Formado em Ribeirão, pesquisador ajuda Nasa em projeto inédito

Willian Silveira, com formação na USP de Ribeirão Preto, ajudou a descobrir causa de doenças muito comuns entre astronautas que passam muito tempo no Espaço

| ACidadeON/Ribeirao -

William estudou na USP de Ribeirão Preto e fez parte do estudo pioneiro (Foto: reprodução/Nasa)
 

Formado em farmácia-bioquímica pela USP de Ribeirão Preto, William Abraham da Silveira fez história ao ajudar a Nasa (em português, Administração da Aeronáutica e Espaço) a descobrir uma disfunção mitocondrial que afeta a saúde de astronautas e pode ser evitada com proteção atmosférica. 

O feito foi parar, inclusive, na capa de uma das revistas norte-americanas mais renomadas deste setor, a Cell, e tornou-se objeto de pesquisa essencial para os próximos anos da atividade. 

De acordo com publicação feita pela universidade na última sexta-feira (18), o ribeirão-pretano observou que a exposição à microgravidade e à radiação espacial, comum entre profissionais que passam muito tempo fora da Terra, causam problemas imunológicos, cardíacos e hepáticos. 

O motivo, segundo o estudioso que trabalha atualmente para a Queens University Belfast, na Irlanda do Norte (EUA) , seria um defeito na estrutura responsável pela respiração e produção de energia da mitocôndria.  

"O achado foi uma surpresa, pois eles [outros pesquisadores] estavam olhando efeito por efeito, tecido por tecido, e não de forma sistêmica, como havia aprendido nas aulas de controle de qualidade", ele explica. 

Foi a matéria ministrada no interior paulista que levou o farmacêutico a ter dados suficientes para que novas terapias para essas doenças comecem a ser desenvolvidas - a má notícia, porém, é que a medicina ainda ensaia os primeiros tratamentos e não tem respostas exatas para a condição. 

O destaque mais promissor é um colírio desenvolvido pela Estação Espacial Internacional, que contém coenzima Q10 e pode fornecer respostas às tais terapias.
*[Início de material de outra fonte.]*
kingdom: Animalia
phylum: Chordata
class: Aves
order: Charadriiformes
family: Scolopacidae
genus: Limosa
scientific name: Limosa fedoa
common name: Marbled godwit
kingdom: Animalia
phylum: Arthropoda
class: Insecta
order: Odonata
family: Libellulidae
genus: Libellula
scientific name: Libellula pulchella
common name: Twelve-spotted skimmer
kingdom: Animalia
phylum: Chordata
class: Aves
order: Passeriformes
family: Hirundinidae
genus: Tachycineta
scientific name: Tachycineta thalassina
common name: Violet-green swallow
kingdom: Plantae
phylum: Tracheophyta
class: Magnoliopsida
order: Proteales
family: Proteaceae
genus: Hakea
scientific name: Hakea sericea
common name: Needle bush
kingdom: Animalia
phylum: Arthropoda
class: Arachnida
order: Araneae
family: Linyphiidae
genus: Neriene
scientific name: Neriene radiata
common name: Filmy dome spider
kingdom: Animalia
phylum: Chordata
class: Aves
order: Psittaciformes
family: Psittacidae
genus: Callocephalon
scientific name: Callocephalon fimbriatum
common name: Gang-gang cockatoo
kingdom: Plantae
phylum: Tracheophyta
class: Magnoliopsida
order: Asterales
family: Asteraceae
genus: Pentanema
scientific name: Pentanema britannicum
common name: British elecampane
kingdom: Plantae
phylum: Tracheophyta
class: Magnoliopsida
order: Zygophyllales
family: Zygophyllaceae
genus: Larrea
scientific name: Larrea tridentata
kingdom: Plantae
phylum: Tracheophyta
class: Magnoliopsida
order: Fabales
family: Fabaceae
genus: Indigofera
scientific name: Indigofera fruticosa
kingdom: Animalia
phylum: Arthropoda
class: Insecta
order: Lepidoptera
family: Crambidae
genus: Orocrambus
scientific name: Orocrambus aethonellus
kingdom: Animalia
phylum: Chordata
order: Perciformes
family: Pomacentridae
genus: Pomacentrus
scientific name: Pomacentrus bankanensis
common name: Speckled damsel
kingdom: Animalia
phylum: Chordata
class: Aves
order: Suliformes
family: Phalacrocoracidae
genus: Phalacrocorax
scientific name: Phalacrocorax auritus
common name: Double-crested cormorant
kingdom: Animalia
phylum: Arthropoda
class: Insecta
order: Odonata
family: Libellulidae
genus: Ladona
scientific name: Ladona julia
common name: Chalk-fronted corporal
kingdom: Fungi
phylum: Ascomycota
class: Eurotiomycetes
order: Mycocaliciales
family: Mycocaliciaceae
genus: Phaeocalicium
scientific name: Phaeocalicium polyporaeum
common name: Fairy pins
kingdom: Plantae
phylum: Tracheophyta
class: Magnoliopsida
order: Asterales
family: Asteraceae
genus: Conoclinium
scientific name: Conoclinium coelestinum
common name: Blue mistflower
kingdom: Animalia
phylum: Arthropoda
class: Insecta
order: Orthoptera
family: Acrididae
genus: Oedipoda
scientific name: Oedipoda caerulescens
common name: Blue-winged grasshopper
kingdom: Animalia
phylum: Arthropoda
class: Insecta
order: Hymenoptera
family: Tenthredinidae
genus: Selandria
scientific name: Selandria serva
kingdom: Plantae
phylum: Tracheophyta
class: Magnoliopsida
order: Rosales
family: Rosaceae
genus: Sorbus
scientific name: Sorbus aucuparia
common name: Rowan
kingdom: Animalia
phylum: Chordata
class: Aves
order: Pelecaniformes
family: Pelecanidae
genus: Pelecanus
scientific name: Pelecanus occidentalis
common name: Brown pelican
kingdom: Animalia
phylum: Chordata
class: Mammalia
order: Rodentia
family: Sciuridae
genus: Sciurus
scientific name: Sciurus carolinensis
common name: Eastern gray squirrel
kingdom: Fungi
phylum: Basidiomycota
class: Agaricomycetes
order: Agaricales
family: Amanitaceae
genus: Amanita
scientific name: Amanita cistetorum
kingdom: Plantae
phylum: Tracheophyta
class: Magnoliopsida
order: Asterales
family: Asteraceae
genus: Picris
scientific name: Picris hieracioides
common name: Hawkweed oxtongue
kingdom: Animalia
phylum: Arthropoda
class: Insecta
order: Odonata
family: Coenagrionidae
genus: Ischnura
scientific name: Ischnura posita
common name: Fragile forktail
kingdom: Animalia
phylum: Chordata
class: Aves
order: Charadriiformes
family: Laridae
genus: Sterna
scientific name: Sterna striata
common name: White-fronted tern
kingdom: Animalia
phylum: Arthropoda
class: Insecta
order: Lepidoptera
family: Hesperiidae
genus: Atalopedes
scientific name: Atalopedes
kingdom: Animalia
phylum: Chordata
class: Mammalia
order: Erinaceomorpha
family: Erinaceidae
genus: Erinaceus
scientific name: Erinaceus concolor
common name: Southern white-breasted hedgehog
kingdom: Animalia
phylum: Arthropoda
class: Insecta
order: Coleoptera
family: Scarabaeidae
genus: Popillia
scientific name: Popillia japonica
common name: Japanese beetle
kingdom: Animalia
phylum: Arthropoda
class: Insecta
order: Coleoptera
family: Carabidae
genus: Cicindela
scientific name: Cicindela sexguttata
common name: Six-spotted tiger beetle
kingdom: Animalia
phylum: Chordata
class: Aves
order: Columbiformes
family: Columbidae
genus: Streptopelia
Os resultados dos testes, no entanto, ainda não foram divulgados. 

"Faço parte de um projeto chamado Nasa Genelab, que coordena e pretende popularizar a pesquisa em Ômicas Espaciais nos Estados Unidos. Fui a pessoa que ligou os pontos e colocou boa parte da descoberta em contexto. Mas o trabalho é muito maior que isso. Fou um esforço hercúleo de todo o grupo, em especial do pessoal do Genelab", finaliza Silveira.